A legislative subcommittee in Virginia is looking into whether a database could help standardize the cost of medical care within the state.
The availability, costs, and practices of medical care vary significantly across Virginia, so a legislative subcommittee is examining whether a database that aggregates statewide information could help improve the state’s health care delivery system. The initiative would collect health-related data for both the government and private sectors to use.
Twelve states already have all-payer claims databases, which gather medical, pharmacy, and dental claims from private and public payers, including insurers and Medicaid.
"The whole goal of this is to begin to measure things across various systems, tests, or procedures across providers to see if we can get begin to get a handle on some of the things that are driving up the costs of care-but more importantly, to focus on the quality side to make care better," says Dr.

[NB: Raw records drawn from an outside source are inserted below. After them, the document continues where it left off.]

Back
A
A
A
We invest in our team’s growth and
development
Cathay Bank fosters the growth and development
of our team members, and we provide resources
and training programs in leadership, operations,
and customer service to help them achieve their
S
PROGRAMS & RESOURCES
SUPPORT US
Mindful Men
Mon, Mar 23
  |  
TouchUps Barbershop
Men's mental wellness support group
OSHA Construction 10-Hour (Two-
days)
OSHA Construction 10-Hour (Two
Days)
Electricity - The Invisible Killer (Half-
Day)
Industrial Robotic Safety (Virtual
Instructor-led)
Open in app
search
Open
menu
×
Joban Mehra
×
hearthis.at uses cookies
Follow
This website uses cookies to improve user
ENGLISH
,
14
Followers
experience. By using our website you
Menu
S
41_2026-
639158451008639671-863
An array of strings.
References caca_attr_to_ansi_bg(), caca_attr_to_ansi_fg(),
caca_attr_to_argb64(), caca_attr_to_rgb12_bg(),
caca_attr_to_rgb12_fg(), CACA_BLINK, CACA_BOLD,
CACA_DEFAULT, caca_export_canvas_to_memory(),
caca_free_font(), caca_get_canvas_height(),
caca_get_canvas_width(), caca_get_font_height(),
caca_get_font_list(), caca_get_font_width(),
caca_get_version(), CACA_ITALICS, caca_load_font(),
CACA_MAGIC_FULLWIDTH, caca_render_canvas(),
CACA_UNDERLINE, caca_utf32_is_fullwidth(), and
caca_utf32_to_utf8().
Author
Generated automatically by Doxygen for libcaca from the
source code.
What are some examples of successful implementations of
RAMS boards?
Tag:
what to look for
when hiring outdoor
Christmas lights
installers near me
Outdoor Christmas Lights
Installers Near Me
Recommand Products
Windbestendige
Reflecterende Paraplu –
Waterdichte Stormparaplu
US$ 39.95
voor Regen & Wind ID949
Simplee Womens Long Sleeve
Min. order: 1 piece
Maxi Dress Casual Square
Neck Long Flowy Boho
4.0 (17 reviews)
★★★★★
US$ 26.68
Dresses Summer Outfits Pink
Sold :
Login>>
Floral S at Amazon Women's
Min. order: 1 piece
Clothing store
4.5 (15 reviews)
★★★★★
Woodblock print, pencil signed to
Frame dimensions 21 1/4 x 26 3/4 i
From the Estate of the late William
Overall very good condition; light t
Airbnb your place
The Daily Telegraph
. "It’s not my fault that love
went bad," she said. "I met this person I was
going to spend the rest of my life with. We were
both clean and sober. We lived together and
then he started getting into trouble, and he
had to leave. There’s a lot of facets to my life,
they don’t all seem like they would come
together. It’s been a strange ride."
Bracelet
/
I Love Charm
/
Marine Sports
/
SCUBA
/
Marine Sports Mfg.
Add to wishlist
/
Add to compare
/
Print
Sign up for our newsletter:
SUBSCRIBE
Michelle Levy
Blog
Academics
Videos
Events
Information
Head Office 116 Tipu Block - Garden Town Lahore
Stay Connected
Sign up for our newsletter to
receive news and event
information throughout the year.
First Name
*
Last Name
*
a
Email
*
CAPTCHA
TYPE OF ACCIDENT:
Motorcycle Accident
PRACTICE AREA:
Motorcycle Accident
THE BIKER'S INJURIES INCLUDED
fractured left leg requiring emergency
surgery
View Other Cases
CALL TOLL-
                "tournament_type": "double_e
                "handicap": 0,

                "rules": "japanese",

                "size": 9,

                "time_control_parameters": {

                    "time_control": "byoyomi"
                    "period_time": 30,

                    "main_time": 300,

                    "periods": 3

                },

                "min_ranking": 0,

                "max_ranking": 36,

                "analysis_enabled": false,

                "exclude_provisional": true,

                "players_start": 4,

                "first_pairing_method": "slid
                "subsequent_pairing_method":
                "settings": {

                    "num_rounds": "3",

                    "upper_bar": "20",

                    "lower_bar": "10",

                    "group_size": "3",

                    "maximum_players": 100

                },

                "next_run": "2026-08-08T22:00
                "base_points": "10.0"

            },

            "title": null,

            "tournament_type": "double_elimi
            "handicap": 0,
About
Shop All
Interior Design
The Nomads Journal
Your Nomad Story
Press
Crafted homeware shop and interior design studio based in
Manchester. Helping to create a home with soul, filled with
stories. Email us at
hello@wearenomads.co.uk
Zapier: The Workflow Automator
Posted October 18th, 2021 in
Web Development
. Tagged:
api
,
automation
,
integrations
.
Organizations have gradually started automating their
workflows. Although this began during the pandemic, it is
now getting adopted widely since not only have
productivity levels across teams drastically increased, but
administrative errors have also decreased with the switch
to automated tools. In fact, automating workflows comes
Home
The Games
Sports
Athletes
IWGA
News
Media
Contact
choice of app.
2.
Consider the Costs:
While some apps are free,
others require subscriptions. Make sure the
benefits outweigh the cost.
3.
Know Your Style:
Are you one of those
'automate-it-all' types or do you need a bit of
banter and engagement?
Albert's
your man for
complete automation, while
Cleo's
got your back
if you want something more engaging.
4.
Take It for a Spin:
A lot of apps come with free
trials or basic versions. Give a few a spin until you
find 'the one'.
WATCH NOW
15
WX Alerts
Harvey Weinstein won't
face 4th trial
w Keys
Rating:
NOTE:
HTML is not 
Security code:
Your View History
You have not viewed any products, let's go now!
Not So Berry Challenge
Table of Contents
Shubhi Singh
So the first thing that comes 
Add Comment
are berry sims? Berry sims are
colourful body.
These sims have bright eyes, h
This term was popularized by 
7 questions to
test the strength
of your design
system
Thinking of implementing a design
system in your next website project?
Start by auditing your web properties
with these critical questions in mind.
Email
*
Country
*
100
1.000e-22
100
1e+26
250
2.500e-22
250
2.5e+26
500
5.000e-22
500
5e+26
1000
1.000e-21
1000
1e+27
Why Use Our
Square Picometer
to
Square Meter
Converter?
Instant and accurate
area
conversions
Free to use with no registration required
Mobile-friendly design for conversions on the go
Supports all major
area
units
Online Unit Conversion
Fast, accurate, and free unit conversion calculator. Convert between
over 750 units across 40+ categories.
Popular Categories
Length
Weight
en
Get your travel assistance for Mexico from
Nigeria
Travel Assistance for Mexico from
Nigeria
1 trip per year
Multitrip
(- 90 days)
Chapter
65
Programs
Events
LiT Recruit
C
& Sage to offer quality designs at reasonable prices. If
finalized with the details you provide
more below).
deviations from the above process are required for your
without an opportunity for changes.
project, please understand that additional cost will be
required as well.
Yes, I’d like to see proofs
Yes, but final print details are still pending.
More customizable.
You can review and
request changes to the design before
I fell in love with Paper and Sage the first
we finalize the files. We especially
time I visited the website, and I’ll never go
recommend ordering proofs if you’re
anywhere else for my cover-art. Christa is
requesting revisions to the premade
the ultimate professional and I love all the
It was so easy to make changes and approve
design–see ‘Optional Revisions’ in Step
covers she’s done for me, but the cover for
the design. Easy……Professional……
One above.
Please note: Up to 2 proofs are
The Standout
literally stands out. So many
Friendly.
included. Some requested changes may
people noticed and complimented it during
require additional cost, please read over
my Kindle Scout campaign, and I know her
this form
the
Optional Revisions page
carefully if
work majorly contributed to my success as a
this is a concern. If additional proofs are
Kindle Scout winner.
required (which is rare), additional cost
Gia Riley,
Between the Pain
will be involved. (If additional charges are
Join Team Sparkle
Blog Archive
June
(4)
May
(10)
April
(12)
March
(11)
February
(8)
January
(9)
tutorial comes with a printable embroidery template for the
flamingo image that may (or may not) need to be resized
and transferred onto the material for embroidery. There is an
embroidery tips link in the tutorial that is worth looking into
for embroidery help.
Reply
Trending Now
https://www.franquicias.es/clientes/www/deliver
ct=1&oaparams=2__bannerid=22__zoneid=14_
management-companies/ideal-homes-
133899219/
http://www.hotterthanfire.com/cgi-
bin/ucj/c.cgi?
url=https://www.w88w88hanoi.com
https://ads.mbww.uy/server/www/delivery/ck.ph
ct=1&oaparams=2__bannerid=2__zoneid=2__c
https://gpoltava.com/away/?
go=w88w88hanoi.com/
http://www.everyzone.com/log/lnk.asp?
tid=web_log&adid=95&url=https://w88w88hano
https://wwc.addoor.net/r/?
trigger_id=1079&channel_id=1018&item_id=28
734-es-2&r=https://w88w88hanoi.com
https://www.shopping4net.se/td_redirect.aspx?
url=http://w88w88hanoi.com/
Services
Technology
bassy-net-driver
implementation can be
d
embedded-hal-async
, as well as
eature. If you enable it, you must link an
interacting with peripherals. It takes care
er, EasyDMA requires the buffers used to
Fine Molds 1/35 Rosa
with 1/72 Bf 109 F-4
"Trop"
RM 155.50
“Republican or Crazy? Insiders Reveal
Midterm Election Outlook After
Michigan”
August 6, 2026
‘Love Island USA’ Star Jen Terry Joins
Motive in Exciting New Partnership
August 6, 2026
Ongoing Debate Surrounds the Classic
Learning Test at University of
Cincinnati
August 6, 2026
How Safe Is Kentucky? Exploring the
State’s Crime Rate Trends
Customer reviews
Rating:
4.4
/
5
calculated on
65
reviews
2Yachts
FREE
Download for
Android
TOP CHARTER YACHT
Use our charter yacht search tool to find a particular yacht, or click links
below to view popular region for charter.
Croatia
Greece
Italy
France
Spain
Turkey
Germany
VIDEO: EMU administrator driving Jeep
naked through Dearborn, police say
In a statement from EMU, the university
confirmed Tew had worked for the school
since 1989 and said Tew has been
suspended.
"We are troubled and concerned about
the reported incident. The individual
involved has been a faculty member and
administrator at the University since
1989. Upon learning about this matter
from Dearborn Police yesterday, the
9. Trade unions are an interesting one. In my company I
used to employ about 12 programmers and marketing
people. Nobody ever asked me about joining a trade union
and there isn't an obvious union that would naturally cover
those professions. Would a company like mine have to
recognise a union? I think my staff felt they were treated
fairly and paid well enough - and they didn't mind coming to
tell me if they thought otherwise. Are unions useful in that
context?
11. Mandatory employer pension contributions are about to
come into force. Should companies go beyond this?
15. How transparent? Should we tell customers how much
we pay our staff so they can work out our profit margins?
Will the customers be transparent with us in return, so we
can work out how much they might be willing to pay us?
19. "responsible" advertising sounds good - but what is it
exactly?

John O'Bannon, who charis the health care panel exploring the idea.
O’Bannon said the data could answer many questions, such as which diagnostic tests are used, outcomes of different treatments, which providers cost more, who uses emergency rooms, or how clinical guidelines are met. He envisions that everyone, including communities and businesses, could use the data.
"You could go on your computer, or go to a website maybe, and get an idea about what things cost, and where’s the most reasonable place to get something done, and who does the better quality work," he says.
He said to protect privacy, names would not be collected.